- Michael Jackson. The King of Pop. A couple days back I was channel surfing and saw a new show: My Name Is Michael. All these Michael Jackson fans are singing his songs, dancing his dances, while trying to win the contest of the best Michael Jackson impersonator. What I don't get is why when he was alive, all we heard about was his dirty deeds with little kids, his plastic surgery, and his strangeness. And now, he's dead, and suddenly the whole world loves Michael. I don't quite understand this about people. How we always put others down and judge them while alive, yet faced with their death we idolize them. Why can't we support them in life? It happens even in the most everyday faces, not just with celebrities. How many times has a teenager died in a car wreck and then teachers, parents, kids are on the news telling us how wonderful they were, all the good they brought to the world...yet the kid never knew it as it remained unspoken in life. I think we need to start finding more positives with people while they are in our lives, breathing and living.

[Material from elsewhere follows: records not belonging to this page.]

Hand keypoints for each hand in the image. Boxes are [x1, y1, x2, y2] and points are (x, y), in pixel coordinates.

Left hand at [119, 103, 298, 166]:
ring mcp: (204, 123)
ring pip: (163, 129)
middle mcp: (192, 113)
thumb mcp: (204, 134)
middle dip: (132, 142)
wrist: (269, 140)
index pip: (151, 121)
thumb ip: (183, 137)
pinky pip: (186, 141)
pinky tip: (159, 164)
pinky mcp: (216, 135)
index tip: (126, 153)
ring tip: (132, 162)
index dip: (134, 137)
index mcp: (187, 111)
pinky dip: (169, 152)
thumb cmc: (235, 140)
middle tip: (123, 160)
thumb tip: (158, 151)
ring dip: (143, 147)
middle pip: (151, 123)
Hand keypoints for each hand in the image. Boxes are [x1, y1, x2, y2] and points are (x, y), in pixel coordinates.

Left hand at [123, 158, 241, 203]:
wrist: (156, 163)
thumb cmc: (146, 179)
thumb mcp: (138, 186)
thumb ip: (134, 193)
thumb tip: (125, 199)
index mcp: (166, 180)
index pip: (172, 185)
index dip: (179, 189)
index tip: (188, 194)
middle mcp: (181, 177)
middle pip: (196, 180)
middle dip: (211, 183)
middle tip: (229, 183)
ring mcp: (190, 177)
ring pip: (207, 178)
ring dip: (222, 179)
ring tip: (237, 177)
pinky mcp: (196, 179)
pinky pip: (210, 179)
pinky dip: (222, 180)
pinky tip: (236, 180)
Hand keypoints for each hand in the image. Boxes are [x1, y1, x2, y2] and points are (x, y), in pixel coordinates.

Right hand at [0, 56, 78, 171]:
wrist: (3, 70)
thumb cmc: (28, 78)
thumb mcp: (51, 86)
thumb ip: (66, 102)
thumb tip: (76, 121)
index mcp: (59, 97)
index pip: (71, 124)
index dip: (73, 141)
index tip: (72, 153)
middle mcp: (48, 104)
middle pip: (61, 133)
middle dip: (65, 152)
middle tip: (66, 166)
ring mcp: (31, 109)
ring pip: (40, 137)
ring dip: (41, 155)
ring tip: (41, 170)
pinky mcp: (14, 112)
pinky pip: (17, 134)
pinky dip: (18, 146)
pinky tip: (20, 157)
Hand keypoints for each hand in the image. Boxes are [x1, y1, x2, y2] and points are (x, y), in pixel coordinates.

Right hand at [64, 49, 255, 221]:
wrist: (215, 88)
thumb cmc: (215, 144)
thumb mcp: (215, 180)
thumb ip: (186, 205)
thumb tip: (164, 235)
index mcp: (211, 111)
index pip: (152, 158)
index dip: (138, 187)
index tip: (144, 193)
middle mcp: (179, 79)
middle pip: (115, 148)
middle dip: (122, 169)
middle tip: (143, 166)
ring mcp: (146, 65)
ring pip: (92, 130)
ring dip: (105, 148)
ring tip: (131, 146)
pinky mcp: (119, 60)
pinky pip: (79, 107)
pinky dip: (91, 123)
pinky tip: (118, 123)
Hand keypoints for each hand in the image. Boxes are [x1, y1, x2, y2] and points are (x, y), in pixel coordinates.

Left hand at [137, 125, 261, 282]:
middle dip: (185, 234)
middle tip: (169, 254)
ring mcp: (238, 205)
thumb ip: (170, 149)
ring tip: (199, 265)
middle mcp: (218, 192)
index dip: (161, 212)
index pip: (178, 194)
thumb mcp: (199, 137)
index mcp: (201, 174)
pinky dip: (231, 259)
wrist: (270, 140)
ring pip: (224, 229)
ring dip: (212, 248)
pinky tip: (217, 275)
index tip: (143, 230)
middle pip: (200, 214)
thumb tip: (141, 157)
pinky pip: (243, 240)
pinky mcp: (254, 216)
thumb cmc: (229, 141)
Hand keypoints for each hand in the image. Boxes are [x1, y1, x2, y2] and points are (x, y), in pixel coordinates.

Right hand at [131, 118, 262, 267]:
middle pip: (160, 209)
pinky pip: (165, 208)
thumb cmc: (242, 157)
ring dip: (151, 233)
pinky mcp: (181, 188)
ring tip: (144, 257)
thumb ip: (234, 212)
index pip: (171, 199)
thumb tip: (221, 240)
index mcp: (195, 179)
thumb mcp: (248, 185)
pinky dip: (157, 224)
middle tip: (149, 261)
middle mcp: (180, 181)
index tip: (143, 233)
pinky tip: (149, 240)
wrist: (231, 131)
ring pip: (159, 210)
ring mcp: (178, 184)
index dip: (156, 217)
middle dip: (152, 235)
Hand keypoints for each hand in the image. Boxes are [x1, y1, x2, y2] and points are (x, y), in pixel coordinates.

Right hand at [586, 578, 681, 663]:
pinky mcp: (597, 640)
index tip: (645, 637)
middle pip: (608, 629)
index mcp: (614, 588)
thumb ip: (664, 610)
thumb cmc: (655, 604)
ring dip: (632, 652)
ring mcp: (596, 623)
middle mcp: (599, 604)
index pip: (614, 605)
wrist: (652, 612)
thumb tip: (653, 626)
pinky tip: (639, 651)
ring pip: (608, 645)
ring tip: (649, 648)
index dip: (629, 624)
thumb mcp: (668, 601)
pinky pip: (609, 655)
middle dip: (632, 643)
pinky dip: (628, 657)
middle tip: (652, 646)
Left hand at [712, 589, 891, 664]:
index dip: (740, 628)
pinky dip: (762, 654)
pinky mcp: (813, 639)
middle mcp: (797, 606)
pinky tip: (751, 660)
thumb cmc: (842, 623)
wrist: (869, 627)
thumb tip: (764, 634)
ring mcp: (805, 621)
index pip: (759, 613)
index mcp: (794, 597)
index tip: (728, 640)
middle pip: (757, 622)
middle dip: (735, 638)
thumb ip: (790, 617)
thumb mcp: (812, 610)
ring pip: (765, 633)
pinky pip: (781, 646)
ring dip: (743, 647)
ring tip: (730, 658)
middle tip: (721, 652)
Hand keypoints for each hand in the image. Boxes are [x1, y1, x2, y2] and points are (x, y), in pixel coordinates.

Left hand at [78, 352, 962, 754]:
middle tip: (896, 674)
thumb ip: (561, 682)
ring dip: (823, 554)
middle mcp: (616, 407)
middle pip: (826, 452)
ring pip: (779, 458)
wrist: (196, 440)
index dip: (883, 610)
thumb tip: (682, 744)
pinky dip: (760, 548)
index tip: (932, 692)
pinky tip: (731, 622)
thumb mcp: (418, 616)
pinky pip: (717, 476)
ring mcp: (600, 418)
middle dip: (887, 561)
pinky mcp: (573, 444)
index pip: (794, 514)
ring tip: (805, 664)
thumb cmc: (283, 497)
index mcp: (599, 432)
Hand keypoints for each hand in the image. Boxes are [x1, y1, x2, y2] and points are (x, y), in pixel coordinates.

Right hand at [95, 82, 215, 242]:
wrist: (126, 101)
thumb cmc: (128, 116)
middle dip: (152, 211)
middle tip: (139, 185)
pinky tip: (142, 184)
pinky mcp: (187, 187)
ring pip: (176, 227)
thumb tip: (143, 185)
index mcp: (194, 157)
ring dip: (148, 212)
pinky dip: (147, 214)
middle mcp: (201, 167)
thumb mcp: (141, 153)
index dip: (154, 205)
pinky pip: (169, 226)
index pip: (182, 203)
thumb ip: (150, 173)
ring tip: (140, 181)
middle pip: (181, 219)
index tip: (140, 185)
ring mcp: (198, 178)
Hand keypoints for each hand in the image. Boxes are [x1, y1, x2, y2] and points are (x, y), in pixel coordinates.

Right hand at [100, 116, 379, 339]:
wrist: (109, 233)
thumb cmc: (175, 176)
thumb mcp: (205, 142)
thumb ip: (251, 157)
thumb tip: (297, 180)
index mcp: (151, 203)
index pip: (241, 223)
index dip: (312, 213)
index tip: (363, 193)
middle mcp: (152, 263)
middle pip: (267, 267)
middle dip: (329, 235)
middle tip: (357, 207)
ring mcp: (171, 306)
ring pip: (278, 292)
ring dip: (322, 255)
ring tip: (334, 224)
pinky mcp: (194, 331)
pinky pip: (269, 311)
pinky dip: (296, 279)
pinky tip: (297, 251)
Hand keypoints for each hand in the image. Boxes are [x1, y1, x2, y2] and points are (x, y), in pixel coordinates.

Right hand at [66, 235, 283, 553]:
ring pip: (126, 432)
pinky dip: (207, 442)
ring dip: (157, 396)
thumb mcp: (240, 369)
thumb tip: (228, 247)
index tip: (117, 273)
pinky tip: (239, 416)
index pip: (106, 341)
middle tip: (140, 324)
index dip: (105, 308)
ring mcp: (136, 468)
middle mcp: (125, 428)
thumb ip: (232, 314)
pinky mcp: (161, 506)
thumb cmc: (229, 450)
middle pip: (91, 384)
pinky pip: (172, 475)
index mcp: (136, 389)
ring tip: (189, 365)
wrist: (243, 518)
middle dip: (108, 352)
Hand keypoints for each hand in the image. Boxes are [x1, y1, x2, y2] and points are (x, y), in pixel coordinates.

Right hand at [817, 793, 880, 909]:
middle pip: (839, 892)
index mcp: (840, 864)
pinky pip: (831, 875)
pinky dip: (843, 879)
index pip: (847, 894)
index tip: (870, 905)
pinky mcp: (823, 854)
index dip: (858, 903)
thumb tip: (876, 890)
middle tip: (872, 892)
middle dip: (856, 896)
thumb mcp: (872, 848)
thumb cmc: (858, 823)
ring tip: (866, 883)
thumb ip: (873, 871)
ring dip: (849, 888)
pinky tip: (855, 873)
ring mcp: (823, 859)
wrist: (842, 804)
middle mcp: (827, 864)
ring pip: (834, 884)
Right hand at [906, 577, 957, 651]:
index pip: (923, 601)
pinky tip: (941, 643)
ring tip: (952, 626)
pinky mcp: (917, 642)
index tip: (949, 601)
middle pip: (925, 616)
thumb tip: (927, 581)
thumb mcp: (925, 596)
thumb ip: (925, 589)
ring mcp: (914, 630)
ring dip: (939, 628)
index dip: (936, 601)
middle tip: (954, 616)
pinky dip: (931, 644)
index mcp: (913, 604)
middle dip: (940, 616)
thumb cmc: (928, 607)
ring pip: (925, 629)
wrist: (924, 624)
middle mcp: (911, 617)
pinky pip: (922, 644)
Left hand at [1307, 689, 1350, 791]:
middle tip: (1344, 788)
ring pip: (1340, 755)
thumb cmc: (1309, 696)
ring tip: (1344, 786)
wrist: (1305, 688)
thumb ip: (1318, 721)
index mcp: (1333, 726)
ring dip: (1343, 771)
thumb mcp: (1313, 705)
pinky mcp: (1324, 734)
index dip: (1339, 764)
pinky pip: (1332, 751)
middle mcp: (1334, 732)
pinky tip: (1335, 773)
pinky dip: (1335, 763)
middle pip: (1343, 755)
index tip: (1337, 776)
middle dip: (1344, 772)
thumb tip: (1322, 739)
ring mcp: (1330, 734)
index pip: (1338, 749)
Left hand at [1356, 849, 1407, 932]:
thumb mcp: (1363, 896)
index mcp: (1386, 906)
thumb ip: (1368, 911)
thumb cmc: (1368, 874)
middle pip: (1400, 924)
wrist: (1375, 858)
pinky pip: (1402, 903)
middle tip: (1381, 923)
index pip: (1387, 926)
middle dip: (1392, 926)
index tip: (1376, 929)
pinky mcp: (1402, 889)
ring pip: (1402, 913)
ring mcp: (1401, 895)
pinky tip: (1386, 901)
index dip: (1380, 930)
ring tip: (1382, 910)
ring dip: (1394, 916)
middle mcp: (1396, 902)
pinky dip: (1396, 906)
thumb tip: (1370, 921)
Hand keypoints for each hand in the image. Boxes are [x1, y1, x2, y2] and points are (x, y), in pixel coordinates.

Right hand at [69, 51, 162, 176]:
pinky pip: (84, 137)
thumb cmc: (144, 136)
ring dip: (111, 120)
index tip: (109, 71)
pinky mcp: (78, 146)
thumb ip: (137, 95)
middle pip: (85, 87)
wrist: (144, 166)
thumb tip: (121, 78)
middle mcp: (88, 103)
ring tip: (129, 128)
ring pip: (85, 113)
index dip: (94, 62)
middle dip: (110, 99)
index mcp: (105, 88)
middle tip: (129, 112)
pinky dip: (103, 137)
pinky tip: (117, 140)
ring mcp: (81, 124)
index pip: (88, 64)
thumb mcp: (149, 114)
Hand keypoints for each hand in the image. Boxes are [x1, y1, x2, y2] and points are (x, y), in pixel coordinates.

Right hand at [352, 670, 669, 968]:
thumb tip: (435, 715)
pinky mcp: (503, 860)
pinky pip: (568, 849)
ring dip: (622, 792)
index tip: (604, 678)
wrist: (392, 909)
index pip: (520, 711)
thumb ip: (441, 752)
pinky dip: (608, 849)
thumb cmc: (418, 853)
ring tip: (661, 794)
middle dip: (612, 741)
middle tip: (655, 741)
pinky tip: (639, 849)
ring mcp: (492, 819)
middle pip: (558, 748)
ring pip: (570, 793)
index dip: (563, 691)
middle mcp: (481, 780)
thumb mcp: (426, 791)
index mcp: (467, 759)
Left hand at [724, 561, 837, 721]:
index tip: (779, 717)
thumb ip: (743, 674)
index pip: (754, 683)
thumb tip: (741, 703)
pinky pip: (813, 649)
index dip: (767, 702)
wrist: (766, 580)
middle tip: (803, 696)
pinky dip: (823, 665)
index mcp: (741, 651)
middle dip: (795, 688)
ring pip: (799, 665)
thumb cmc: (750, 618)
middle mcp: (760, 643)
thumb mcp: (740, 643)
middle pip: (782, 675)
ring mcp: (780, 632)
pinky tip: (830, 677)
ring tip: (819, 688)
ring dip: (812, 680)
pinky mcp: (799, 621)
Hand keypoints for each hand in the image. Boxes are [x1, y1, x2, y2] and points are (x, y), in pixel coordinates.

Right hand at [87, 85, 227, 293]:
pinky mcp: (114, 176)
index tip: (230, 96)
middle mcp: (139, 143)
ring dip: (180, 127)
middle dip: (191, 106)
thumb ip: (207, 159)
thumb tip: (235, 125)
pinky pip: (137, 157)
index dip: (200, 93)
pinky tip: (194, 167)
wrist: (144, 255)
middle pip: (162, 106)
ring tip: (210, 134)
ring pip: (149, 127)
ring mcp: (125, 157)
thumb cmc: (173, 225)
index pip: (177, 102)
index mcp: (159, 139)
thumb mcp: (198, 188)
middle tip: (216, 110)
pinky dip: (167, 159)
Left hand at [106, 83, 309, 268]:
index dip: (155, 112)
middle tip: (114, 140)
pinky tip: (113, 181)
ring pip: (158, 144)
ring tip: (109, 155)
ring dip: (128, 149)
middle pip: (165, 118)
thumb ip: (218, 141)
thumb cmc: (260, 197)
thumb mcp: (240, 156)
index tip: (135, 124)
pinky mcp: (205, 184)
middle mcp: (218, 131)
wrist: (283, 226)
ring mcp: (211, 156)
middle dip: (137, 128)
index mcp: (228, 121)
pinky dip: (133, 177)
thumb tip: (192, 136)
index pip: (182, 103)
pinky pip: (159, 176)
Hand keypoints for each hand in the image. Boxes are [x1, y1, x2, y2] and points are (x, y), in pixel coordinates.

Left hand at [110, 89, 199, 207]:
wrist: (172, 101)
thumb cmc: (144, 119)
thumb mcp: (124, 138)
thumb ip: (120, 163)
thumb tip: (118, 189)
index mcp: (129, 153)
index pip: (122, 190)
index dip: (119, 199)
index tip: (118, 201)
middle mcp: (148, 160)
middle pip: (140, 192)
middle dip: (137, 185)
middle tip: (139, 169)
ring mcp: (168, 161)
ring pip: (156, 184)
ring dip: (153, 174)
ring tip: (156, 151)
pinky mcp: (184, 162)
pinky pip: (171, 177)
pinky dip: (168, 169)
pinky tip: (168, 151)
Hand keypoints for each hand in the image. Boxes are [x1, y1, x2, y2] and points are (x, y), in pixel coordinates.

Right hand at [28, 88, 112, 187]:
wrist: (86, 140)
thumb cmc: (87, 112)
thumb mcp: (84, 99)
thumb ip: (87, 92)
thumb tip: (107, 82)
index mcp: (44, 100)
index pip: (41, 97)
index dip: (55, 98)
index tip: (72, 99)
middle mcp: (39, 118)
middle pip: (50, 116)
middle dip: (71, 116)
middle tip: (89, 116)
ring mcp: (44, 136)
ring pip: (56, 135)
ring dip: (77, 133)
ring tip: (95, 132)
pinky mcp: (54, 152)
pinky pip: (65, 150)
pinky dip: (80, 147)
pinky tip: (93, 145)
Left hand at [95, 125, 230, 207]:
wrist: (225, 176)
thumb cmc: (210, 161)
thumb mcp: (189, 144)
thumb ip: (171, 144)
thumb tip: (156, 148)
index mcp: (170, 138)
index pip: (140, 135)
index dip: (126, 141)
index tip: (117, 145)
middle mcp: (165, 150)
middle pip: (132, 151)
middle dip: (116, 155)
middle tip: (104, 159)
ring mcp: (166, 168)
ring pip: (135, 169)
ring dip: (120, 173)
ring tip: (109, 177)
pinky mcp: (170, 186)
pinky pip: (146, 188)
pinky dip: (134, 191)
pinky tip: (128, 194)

- Wednesday Jari and I made a bus trip to attend Kaeden's birthday party at a bowling alley with his group of housemates. When the kids arrived, I was happily surprised by their unexpected thankfulness towards me for giving them a chance to go bowling. I got a picture from one of the kids, and handshakes saying thanks from all of them. When I handed out cupcakes, I was told how good I can bake, and thank you yet again. I was happy to hear all of this as I think it is something Kaeden will learn being in his home. Grateful, thanks, respect. In addition, I got a chance to watch Kaeden interact with his new friends, and I absolutely loved every second of it. Watching my son surrounded by other teens playing a game and enjoying themselves doing it is all I ever needed to feel a deep satisfaction. I received it.
- I had a few more appointments concerning my hand/arm this week, and the doctor is concerned about my progress (as am I). He ordered additional tests and today I went in for a bone scan. He's leaning towards something called CRPS or PD which is a form of dystrophy. It really concerns me as it can be a chronic problem, and treatment sounds a bit scary. I'm trying not to think to much about it til I get a diagnosis, but in the back of my mind I am worrying. I know something is up, but will be relieved to figure out what it is and what we need to do from this point. I hope the results are positive for my recovery, but whatever happens, I just hope it's not one of those "Hmmm, I'm not sure what's going on..."kind of games doctors often seem to play.
- The past few days I have seen a positive change in Jari. He's actually been saying please and thank you and been a bit calmer. I like this change in him and it makes me feel proud to call him my son. The last months he's been turning wicked, and I haven't really enjoyed being with him all that much. He's mouthy, mean, wild, and flat out doesn't listen. I hope we're at a turning point, because I sure do love the sweet kid he is when his attitude is what it has been the past couple days. I like feeling respected by my child.
- Soccer is cancelled again for the third week :-( I miss watching Jari play and I miss the weather being nice enough to get outside in the fresh air to release some energy. Soccer has become a huge part of our family life and there is something missing without it dictating our wekends.
So, there's a bit of stuff. Life, as life is in my reality.